Because Big Data is able to consume a vast variety of data, not adhering to strict control methods of traditional scientific method frees the data to more readably present a viable pattern. Trying to hold all other variables constant in a scientific experiment is challenging at best and completely unrealistic practically at worst. (In real life, you can’t hold all the scientific experiments environmental factors constant to obtain the same favorable results.)

OUTCOMES

Goldacre somberly explains then that these simple examples are just that – simple. Drug studies that are the basis of doctors’ “knowledge” of treating YOU and society are based upon far more complex … and jaded processes.

Our beliefs and expectations of a drug’s efficacy shape the outcome. He gives several examples of how data is effectively rigged to produce a carefully prepared outcome. Thus making the result look … like what they want you to see.

One of the premises of Big Data is finding patterns in the data, not looking to prove or disprove a theory. Therefore, trying to rig an outcome one direction or the other is not a Big Data practice.

(…so would a drug company ever what to use it?)

MISSING DATA

Goldacre’s final, sobering point was actually the jumping off point for his next Ted Talk on how drug trials have dangerously biased results.

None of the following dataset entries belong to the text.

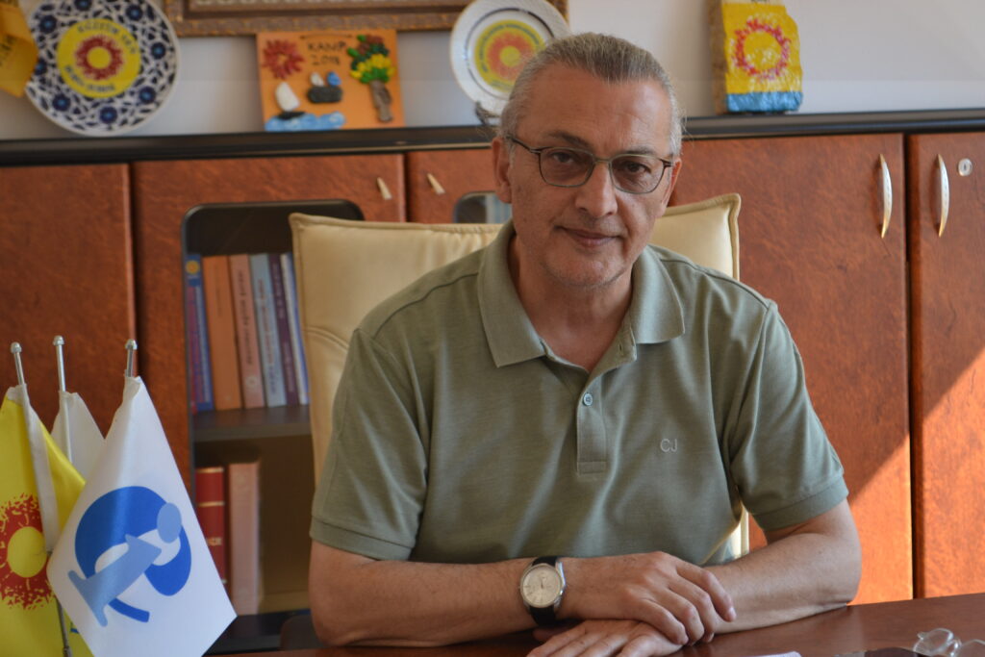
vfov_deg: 16.6
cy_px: 328
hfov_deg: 24.6
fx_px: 2257
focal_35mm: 82
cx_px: 492
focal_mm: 55
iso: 400
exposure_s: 1/100
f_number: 5.6
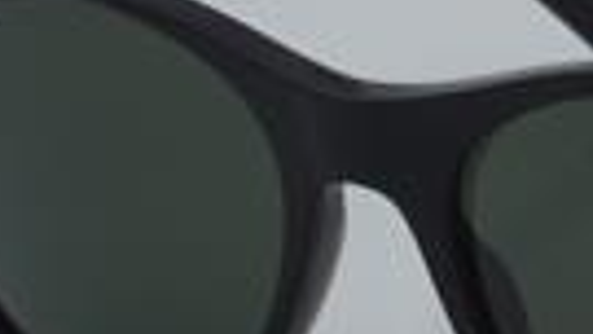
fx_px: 3664
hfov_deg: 9.1
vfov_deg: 5.2
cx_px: 703
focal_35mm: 233
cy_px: 193
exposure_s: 1/4
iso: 100
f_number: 32
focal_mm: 50
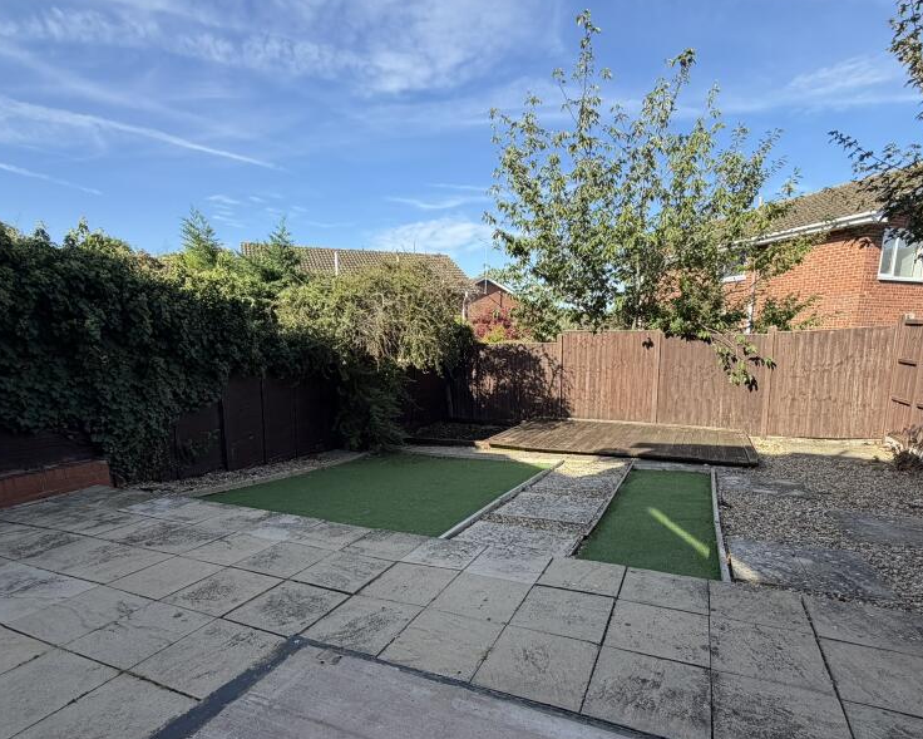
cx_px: 490
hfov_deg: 83.2
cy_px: 449
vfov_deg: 70.0
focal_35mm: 19
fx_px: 519
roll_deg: +0.8
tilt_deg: -11.6
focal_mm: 2.22
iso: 40
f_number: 2.2
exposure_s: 1/506
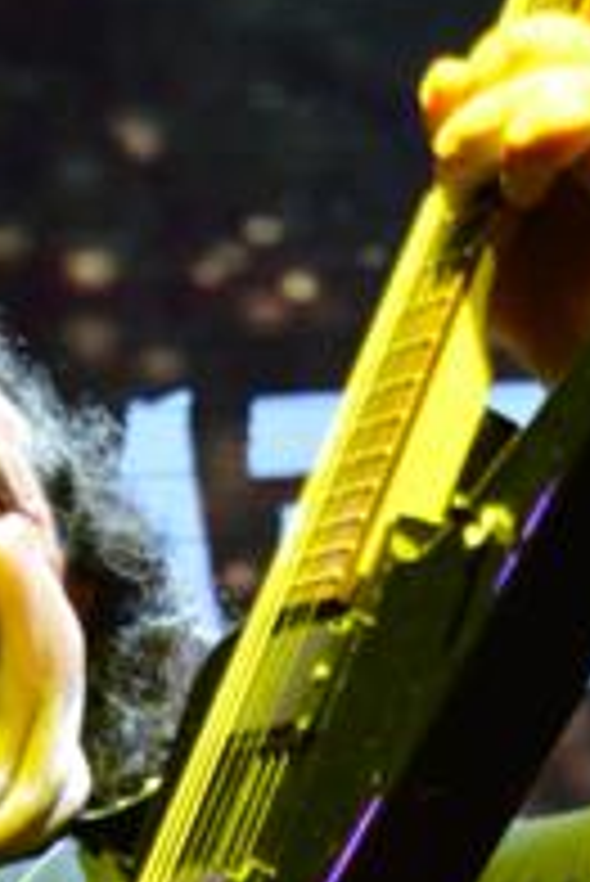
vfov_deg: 11.2
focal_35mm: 176
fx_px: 4319
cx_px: 164
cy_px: 1305
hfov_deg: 7.8
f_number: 4.8
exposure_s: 1/60
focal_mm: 36
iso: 1250
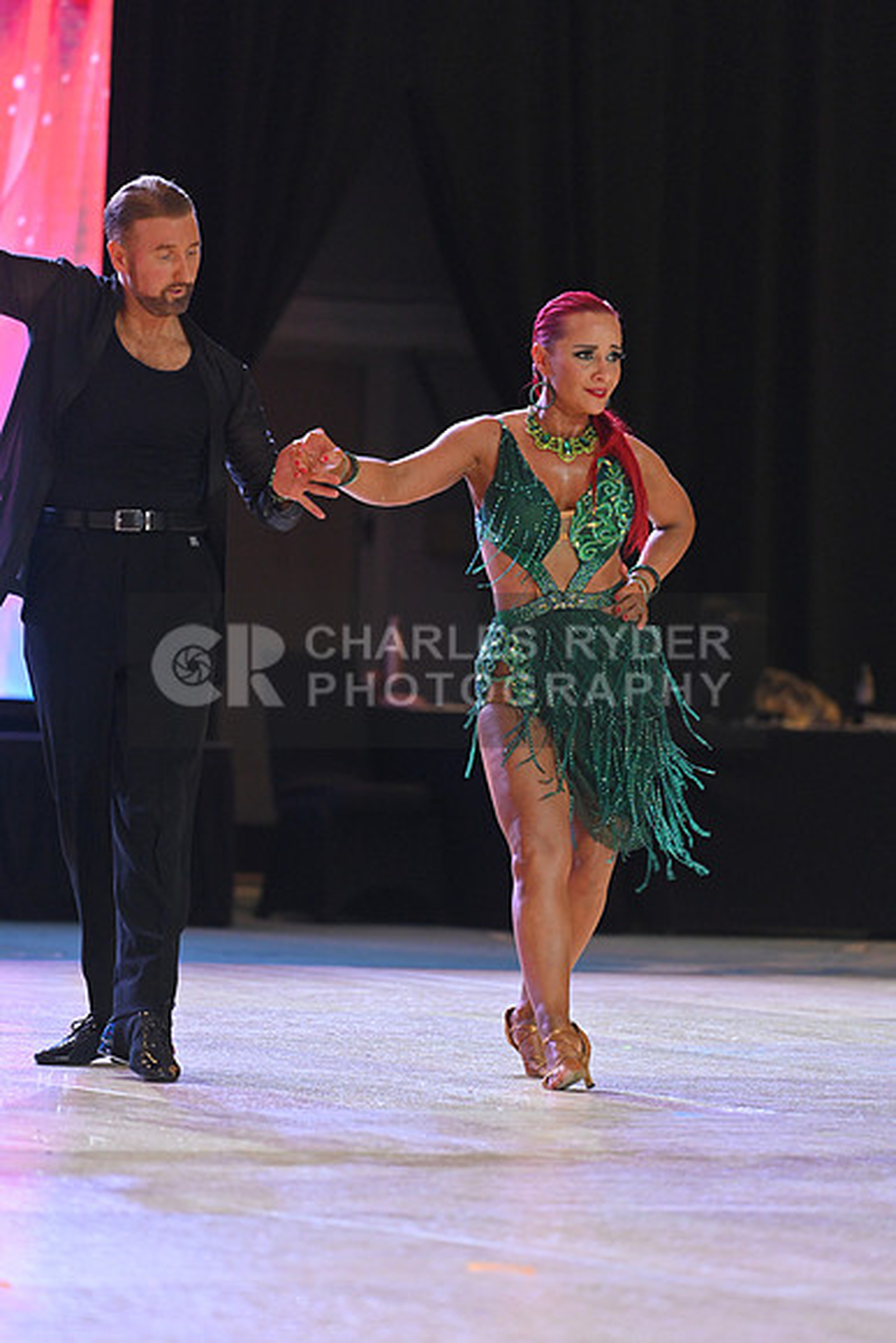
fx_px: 7462
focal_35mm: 200
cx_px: 448
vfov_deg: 10.3
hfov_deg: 6.9
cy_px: 672
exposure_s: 1/250
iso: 2000
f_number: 4
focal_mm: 200
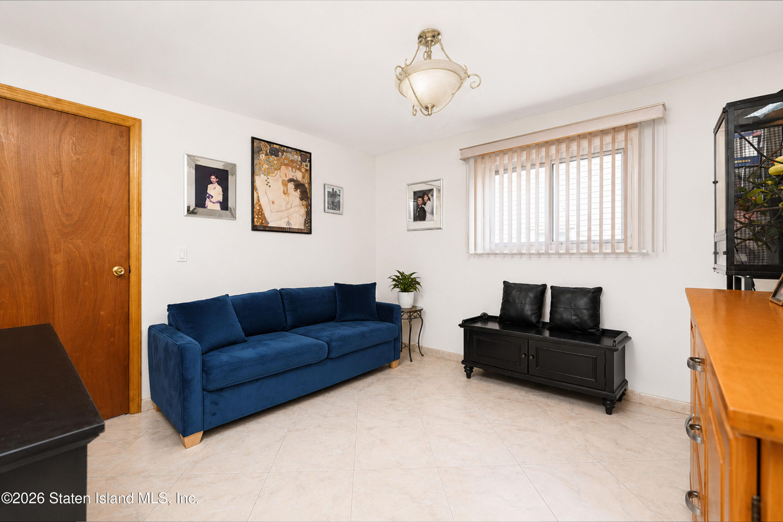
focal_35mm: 16
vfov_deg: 73.8
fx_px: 348
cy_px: 261
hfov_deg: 96.7
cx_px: 392
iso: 64
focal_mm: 16
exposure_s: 1/30
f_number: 4
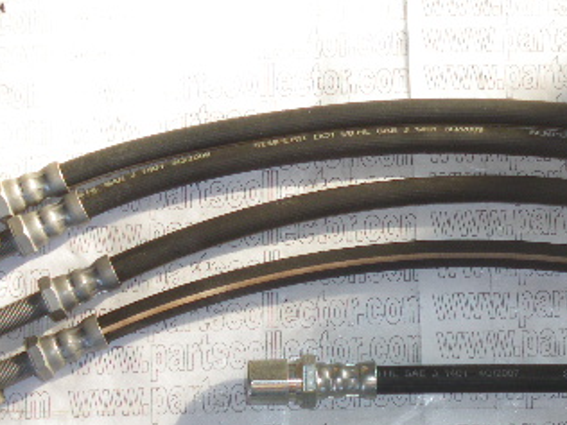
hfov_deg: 26.4
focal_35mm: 73
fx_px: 1196
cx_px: 422
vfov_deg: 19.8
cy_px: 378
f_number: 3.5
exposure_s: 1/50
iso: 80
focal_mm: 6.3
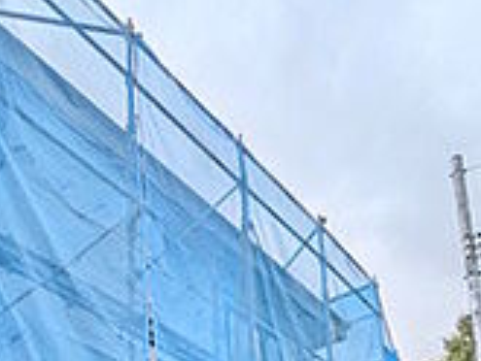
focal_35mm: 51
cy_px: 509
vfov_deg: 23.9
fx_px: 709
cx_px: 105
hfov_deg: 36.4
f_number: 2.2
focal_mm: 1.83
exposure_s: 1/1751
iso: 50
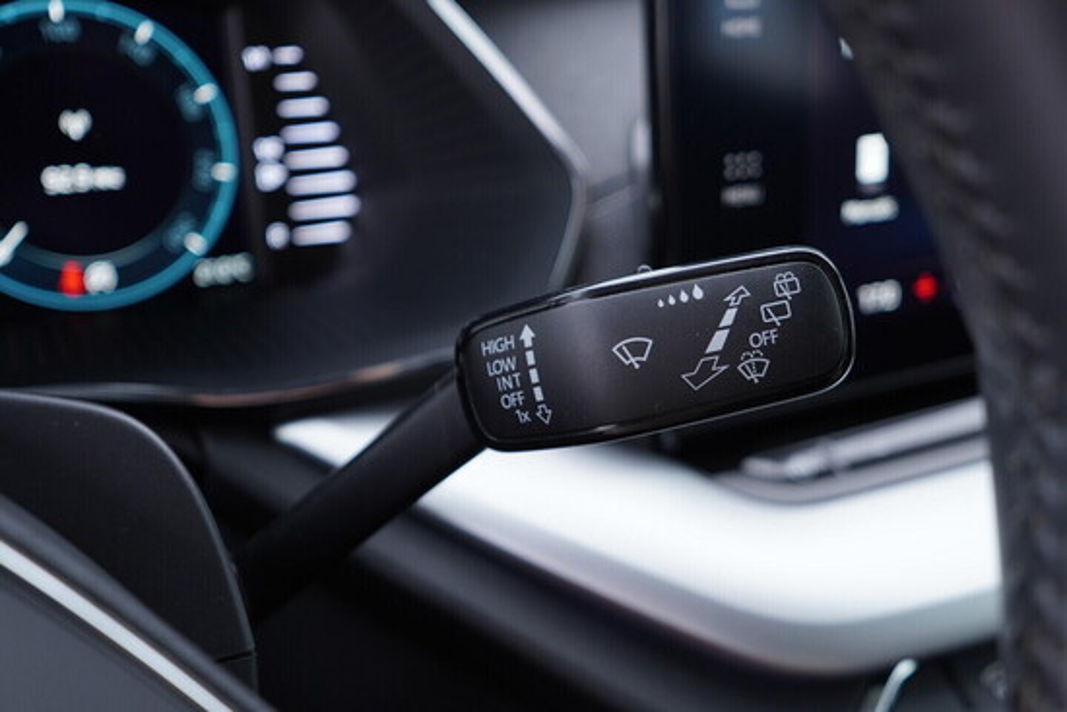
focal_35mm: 36
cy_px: 356
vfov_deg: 36.9
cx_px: 534
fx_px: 1067
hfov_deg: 53.1
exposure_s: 1/40
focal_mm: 24
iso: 200
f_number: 2.8
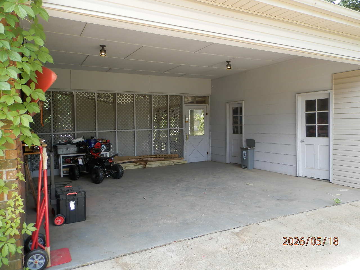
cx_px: 180
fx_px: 260
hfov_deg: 69.4
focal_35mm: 25
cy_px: 135
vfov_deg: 54.9
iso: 80
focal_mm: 4.5
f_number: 3.1
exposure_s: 1/80
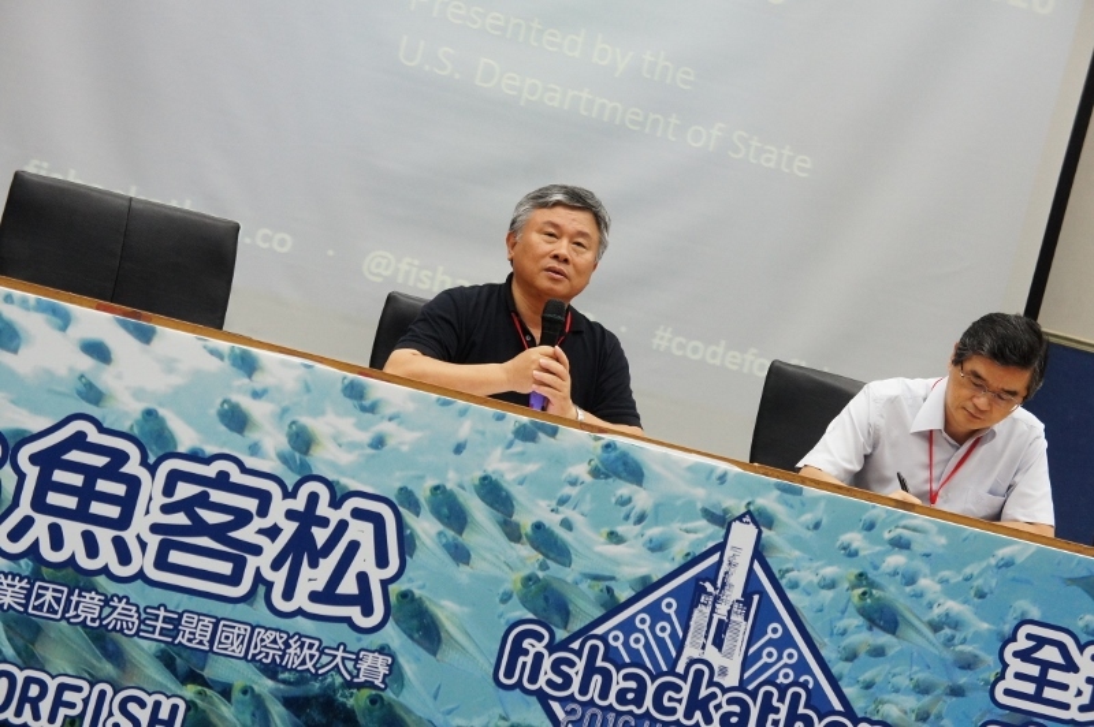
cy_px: 364
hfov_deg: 27.0
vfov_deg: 18.2
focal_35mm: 75
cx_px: 547
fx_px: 2277
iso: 1600
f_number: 5.6
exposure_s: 1/125
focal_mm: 50
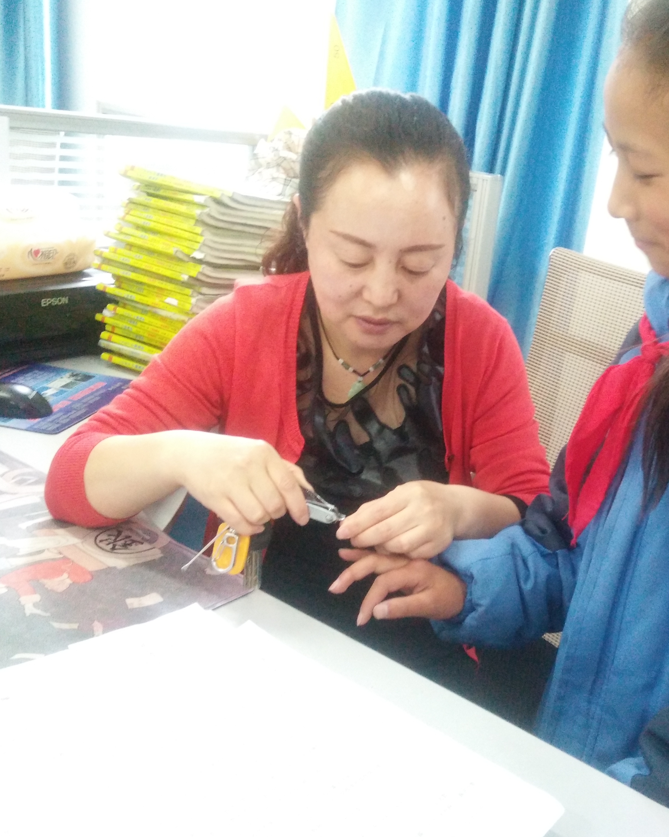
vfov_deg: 62.2
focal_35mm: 28
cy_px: 425
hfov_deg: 49.8
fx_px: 693
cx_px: 487
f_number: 2.2
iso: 610
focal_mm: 3.66
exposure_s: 1/33.3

Missing data is one of the greater challenges to Big Data execution. Several methods are in practice to compensate for gaps such as null values or incongruous data sets. The difference with Big Data is that it readily addresses missing data as opposed to discounting it as Ben Goldacre explains in his examples. Because Big Data involves huge volumes of data points, the missing data compensation practices more readily present an accurate representation of the information.